The issue with boys, who then become men, is that they do not even have the toolbox. We have not helped them develop a method to express their rage. We know what the issue is. It’s just so clear. But the work can be a real slog if not addressed early. And the ramifications are catastrophic. Just under 90% of the violent crime in the United States is perpetuated by men, largely toward other men. A woman is beaten every 9 seconds in this country. More women are injured by physical and sexual assault than by any other source. A reported rape takes place in this country every 6.2 seconds. (SOURCE: Center for Disease Control) Add in all of the ones that go unreported and you are, conservatively, at a rape every 3 seconds. Rape and sexual assault is a crime of violence. It is about physically brutalizing someone else, controlling them, and ultimately denigrating them in the worst possible way. It is rage at its most exposed. It is entitled male aggression which, until very recently and still in parts of the world, are culturally sanctioned.

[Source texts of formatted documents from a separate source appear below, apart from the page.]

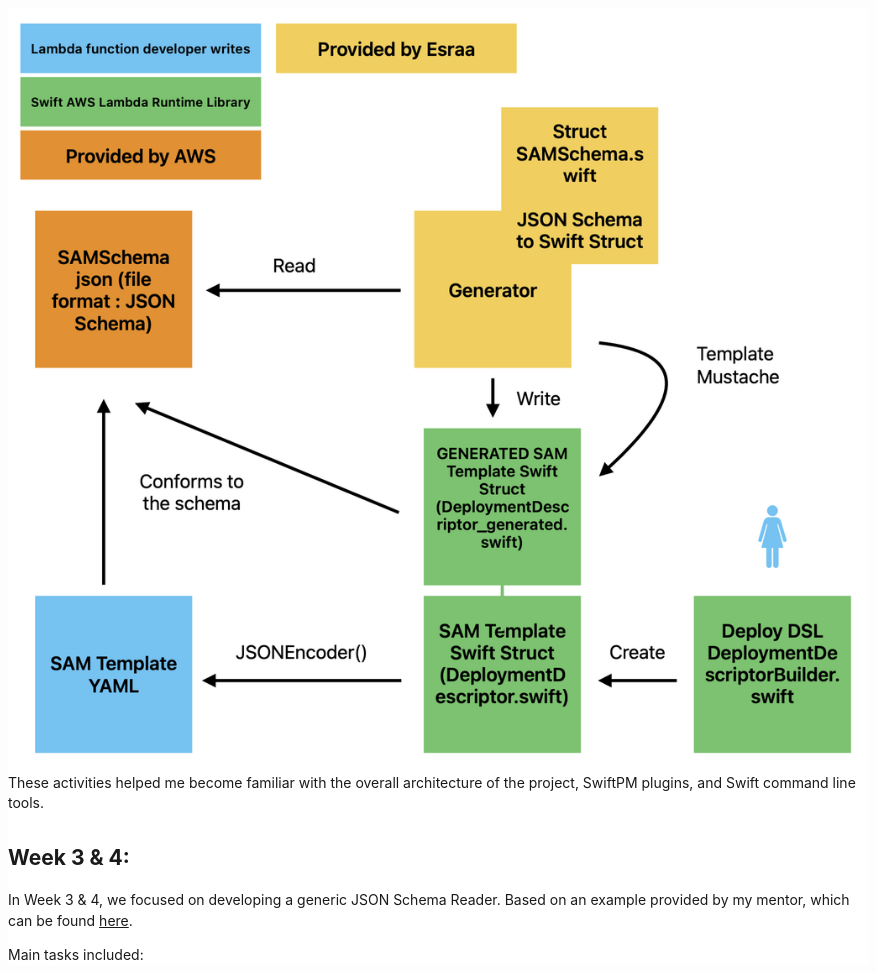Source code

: ![diagram](/assets/img/projectScope.png)
These activities helped me become familiar with the overall architecture of the project, SwiftPM plugins, and Swift command line tools.



## Week 3 & 4:

In Week 3 & 4, we focused on developing a generic JSON Schema Reader. Based on an example provided by my mentor, which can be found [here](https://github.com/sebsto/swift-aws-lambda-sam-dsl/blob/11d73a2f9a4bd5e24348849fa13e9f844dfb5be5/Sources/AWSLambdaDeploymentDescriptorGenerator/JSONSChemaReader.swift).

Main tasks included:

And this patterning happens early and gets established as part of the schooling process. We spend an inordinate, almost criminal, amount of time contending with boys’ behavioral issues at schools. The entire gamut of what teachers deal with throughout the school year and in their classrooms is some form of missed opportunity at real communication played out in everything from clowning around to bothering other students to getting into fights. The amount of time that these students lose that they could be using to learn and thrive inside of classrooms is unnerving and frustrating. No wonder that, as mentioned previously, boys are forever finding themselves on the tail end of the bell curve of literacy and communication skills. We are are not doing the work of fostering these skills as relevant and important for them to have, even on the critical and basic playground of human interactions. We may want to teach our boys and young men how to read, write and speak so they can find success in life; however, what better reason to teach them these skills so they can express their deepest joys, frustrations, sorrows and, yes, anger instead of physically hurting someone else.


*McDermott, J.J. The Writings of William James. (1977) The University of Chicago Press. p.194-214.

*Changeux, J.P. Neuronal Man: THe Biology of Mind. (1995). Princeton University Press. p. 126-169.

**Miedzian, M. Boys Will Be Boys: Breaking the Link Between Masculinity and Violence. (2002) Lantern Books.